The most moving scene in the movie for me lasted less than a minute on the screen. It showed probably a mile of long-haul truckers lining the road to the prison to which Jimmy Hoffa and Bobby Charo were being transported in the late 1960's. Transported after they were convicted by The Department of Justice under Robert Kennedy (wonderfully played by Kevin Anderson), for jury tampering and attempted bribery. A conviction obtained by DOJ's finally getting a high union official, Pete Connelly (wonderfully played by John C. Reilly), to testify and reveal that Hoffa and mob kingpin Carol D'Allesandro had agreed to swap Mob protection services for IBT strikers and profits for the Mob, for profits for the union's members from the Mob's investment of union monies from the IBT pension fund. (The IBT pension fund evidently benefitted substantially from its Mob-made investments, and there was never a showing that Jimmy Hoffa or Bobby Charo benefitted personally from them.)

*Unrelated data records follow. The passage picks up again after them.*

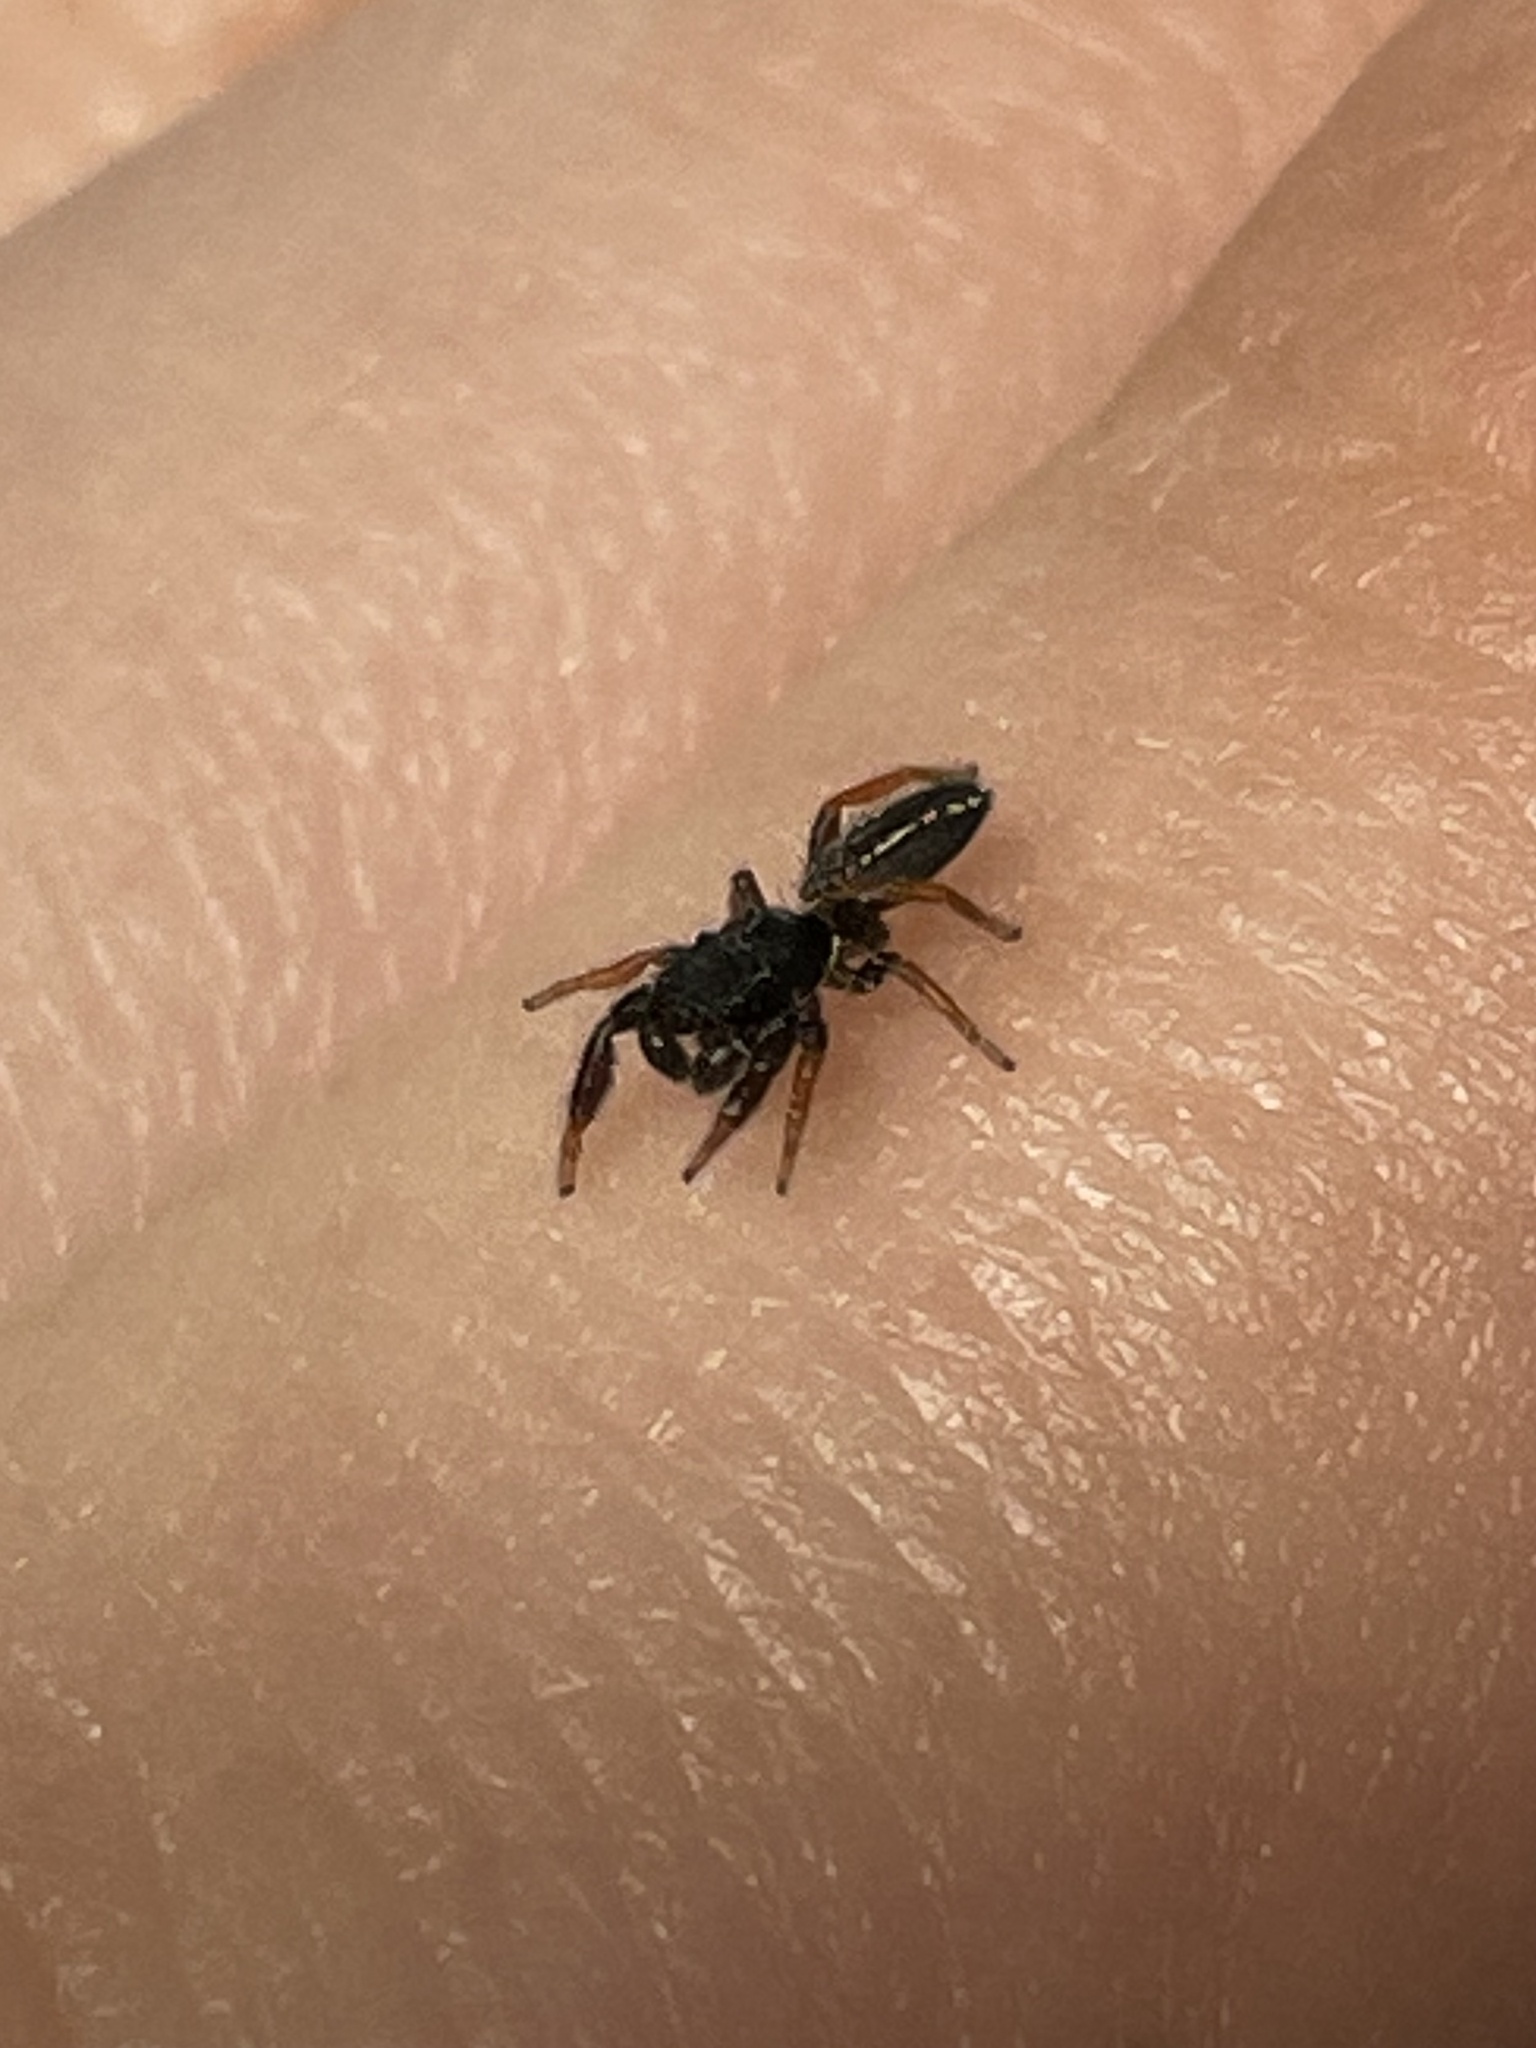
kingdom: Animalia
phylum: Arthropoda
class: Arachnida
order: Araneae
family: Salticidae
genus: Metacyrba
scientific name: Metacyrba taeniola
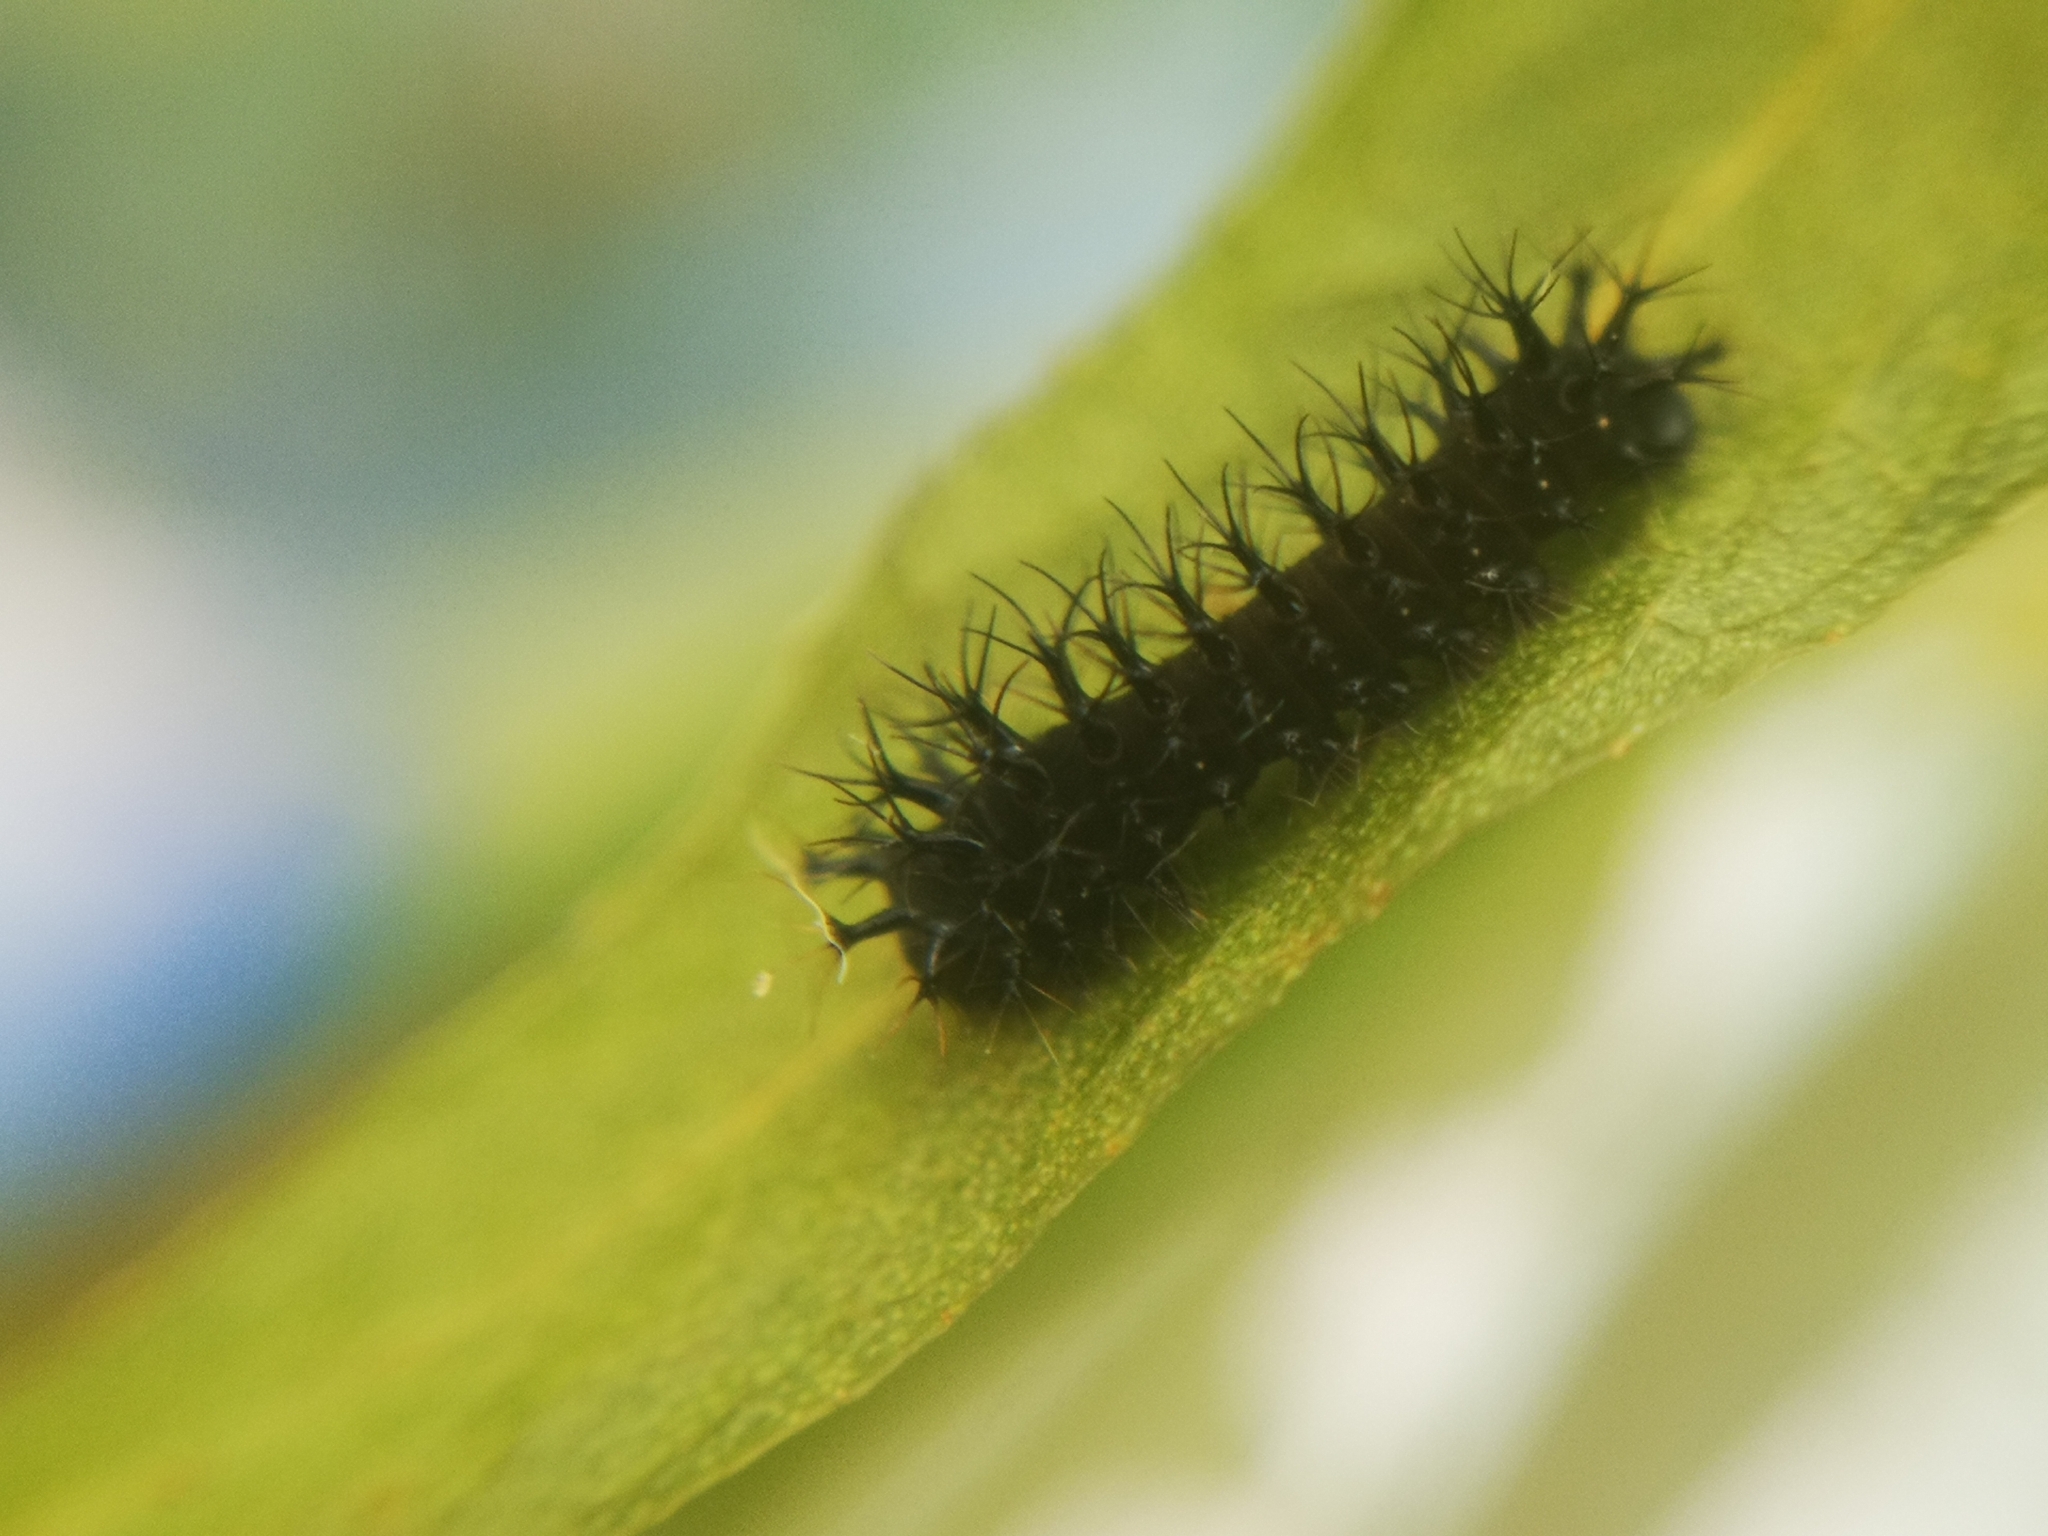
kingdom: Animalia
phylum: Arthropoda
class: Insecta
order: Lepidoptera
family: Saturniidae
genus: Hyalophora
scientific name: Hyalophora cecropia
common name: Cecropia silkmoth
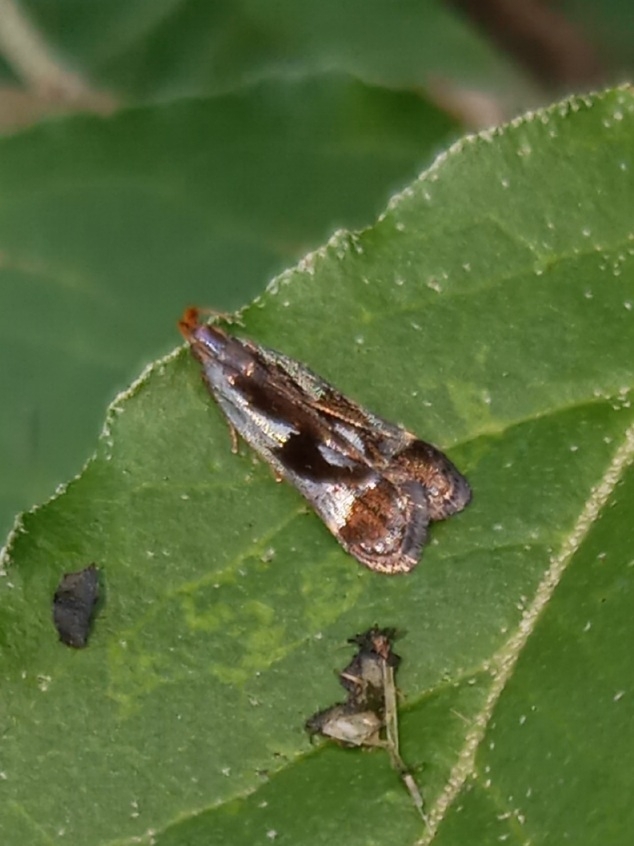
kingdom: Animalia
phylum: Arthropoda
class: Insecta
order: Lepidoptera
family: Gelechiidae
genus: Dichomeris
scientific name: Dichomeris ochripalpella
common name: Shining dichomeris moth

At this point, I feel like I've dwelled on the movie's complexities and ignored its essence and significance. In fact, the movie fit very well into a period of extreme violence in American movies in 1992 " but its politics and aesthetics were directly contrary to the politics of most of these violent movies. In general, other violence-genre movies from the days of Dirty Harry in the early 1970's until 1992 were, in effect if not intent, simple-mindedly supportive of America's exploitative political economy at home and illegal wars abroad.
For having politics directly opposed to that when it appeared in 1992, Hoffa the movie was effectively "disappeared from the minds of the moviegoers in this country, by the persons and institutions who were responsible for America's wars abroad and social backwardness at home in 1992, and who still are today, on the day we honor labor, September 7, 2009.